We are excited to finally reveal our country and theme for The Fairy Book Club February 2018!
We are going to read a book from an Australian writer which focusses on relationships. Below are the details of the book choices, and underneath that is where you can make your vote!
Cloudstreet by Tim Winton:
Precipitated by separate personal tragedies, two poor families flee their rural homes to share a “great continent of a house”, Cloudstreet, in a suburb of Perth The two families are contrasts to each other; the devoutly religious Lambs find meaning in hard work and God’s grace, while the Pickles hope for good luck and don’t share the Lambs’ appetite for hard work.
As they roister and rankle, the place that began as a roof over their heads becomes a home for their hearts.
Seven Little Australians by Ethel Turner:
19th century Australia: Captain Woolcot, having lost his wife tragically young, remarried a much younger young woman to provide his six children with a new mother. Together, they had another child, making seven. The Captain felt it was necessary to run the family with army discipline, but his rules and regulations were no match for the fun loving children, led by the redoubtable Judy.
When one of Judy’s escapades tests the Captain’s patience to the limit, he decides that extreme measures are called for and sends her away to boarding school.
But this leads to consequences not even he could anticipate.
Breathing Under Water by Sophie Hardcastle:
Ben and Grace Walker are twins. Growing up in a sleepy coastal town it was inevitable they’d surf. Always close, they hung out more than most brothers and sisters, surfing together for hours as the sun melted into the sea. At seventeen, Ben is a rising surf star, the golden son and the boy all the girls fall in love with. Beside him, Grace feels like she is a mere reflection of his light. In their last year of school, the world beckons, full of possibility. For Grace, finishing exams and kissing Harley Matthews is just the beginning.
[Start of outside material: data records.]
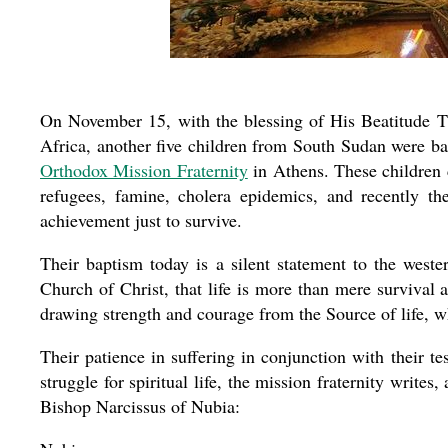
On November 15, with the blessing of His Beatitude T
Africa, another five children from South Sudan were bap
Orthodox Mission Fraternity
in Athens. These children c
refugees, famine, cholera epidemics, and recently th
achievement just to survive.
Their baptism today is a silent statement to the west
Church of Christ, that life is more than mere survival a
drawing strength and courage from the Source of life, w
Their patience in suffering in conjunction with their t
struggle for spiritual life, the mission fraternity write
Bishop Narcissus of Nubia: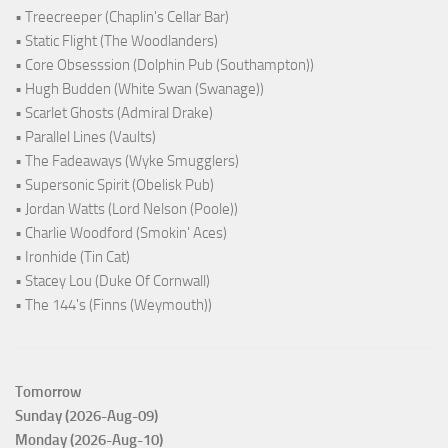
• Treecreeper (Chaplin's Cellar Bar)
• Static Flight (The Woodlanders)
• Core Obsesssion (Dolphin Pub (Southampton))
• Hugh Budden (White Swan (Swanage))
• Scarlet Ghosts (Admiral Drake)
• Parallel Lines (Vaults)
• The Fadeaways (Wyke Smugglers)
• Supersonic Spirit (Obelisk Pub)
• Jordan Watts (Lord Nelson (Poole))
• Charlie Woodford (Smokin' Aces)
• Ironhide (Tin Cat)
• Stacey Lou (Duke Of Cornwall)
• The 144's (Finns (Weymouth))
Tomorrow
Sunday (2026-Aug-09)
Monday (2026-Aug-10)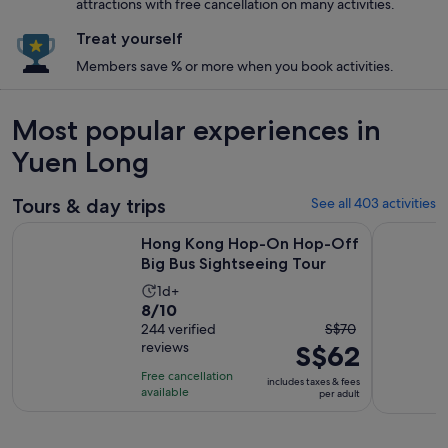
attractions with free cancellation on many activities.
Treat yourself
Members save % or more when you book activities.
Most popular experiences in
Yuen Long
Tours & day trips
See all 403 activities
Open
Hong Kong Hop-On Hop-Off Big Bus Sightseeing Tour
Top-Rated
Hong Kong Hop-On Hop-Off
Big Bus Sightseeing Tour
Activity
1d+
8.0
8/10
duration
The
out
244 verified
S$70
is
reviews
S$62
previous
of
1
price
10
day
Free cancellation
includes taxes & fees
was
with
available
per adult
S$70
244
and
reviews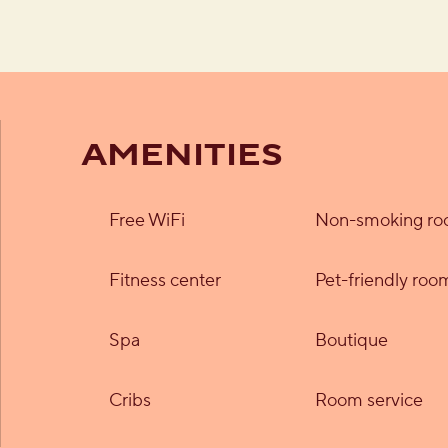
AMENITIES
Free WiFi
Non-smoking r
Fitness center
Pet-friendly roo
Spa
Boutique
Cribs
Room service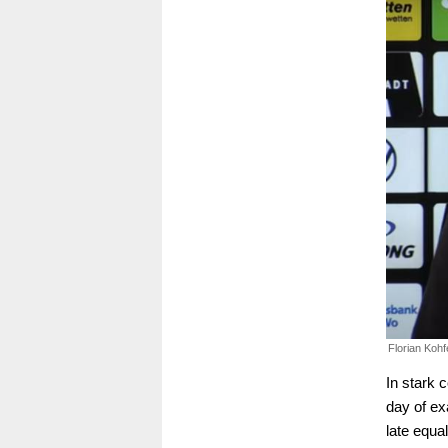
Florian Kohfe
In stark 
day of ex
late equa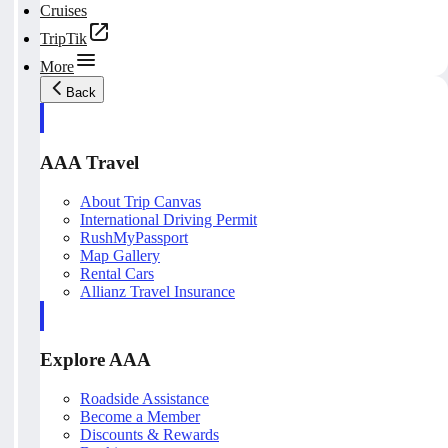
Cruises
TripTik
More
Back
AAA Travel
About Trip Canvas
International Driving Permit
RushMyPassport
Map Gallery
Rental Cars
Allianz Travel Insurance
Explore AAA
Roadside Assistance
Become a Member
Discounts & Rewards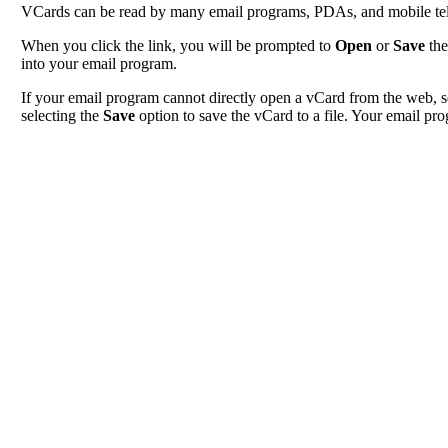
VCards can be read by many email programs, PDAs, and mobile tele
When you click the link, you will be prompted to
Open
or
Save
the
into your email program.
If your email program cannot directly open a vCard from the web, s
selecting the
Save
option to save the vCard to a file. Your email pro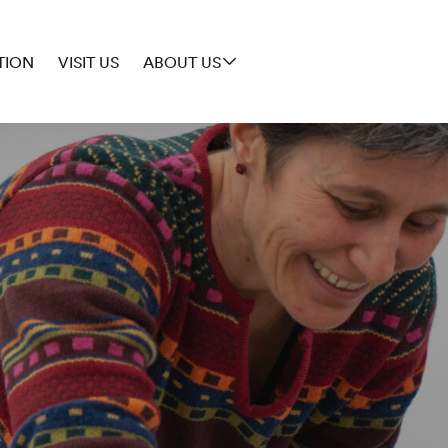
TION
VISIT US
ABOUT US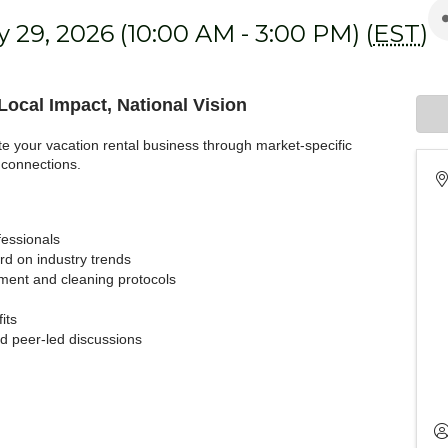
 29, 2026 (10:00 AM - 3:00 PM) (
EST
)
ocal Impact, National Vision
te your vacation rental business through market-specific
 connections.
fessionals
d on industry trends
ent and cleaning protocols
its
nd peer-led discussions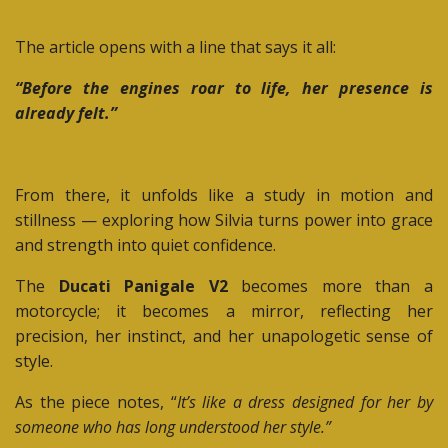
The article opens with a line that says it all:
“Before the engines roar to life, her presence is
already felt.”
From there, it unfolds like a study in motion and
stillness — exploring how Silvia turns power into grace
and strength into quiet confidence.
The
Ducati Panigale V2
becomes more than a
motorcycle; it becomes a mirror, reflecting her
precision, her instinct, and her unapologetic sense of
style.
As the piece notes, “
It’s like a dress designed for her by
someone who has long understood her style.”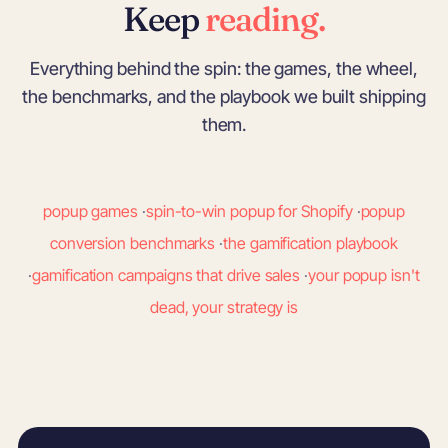
Keep
reading.
Everything behind the spin: the games, the wheel,
the benchmarks, and the playbook we built shipping
them.
popup games
·
spin-to-win popup for Shopify
·
popup
conversion benchmarks
·
the gamification playbook
·
gamification campaigns that drive sales
·
your popup isn't
dead, your strategy is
Then, one day, the unthinkable. The sun sets at noon and suddenly everything that was safe and predictable is lost. And everything unravels.
I can jump puddles by Alan Marshall:
I Can Jump Puddles is Alan Marshall’s story of his childhood – a happy world in which, despite his crippling poliomyelitis, he plays, climbs, fights, swims, rides and laughs. His world was the Australian countryside early last century: rough-ri ders, bushmen, farmers and tellers of tall stories – a world held precious by the young Alan.
The Shiralee by D’Arcy Niland:
A shiralee is a swag, a burden, a bloody millstone – and that’s what four-year-old Buster is to her father, Macauley. He takes the child on the road with him to spite his wife, but months pass and still no word comes to ask for the little girl back. Strangers to each other at first, father and daughter drift aimlessly through the dusty towns of Australia, sleeping rough and relying on odd jobs for food and money. Buster’s resilience and trust slowly erode Macauley’s resentment, and when he’s finally able to get rid of her, he realises he can’t let his shiralee go. He discovers that the ties that bind can be as much a comfort as a burden, and what he thought of as his Shiralee could be the one thing that will save him from himself.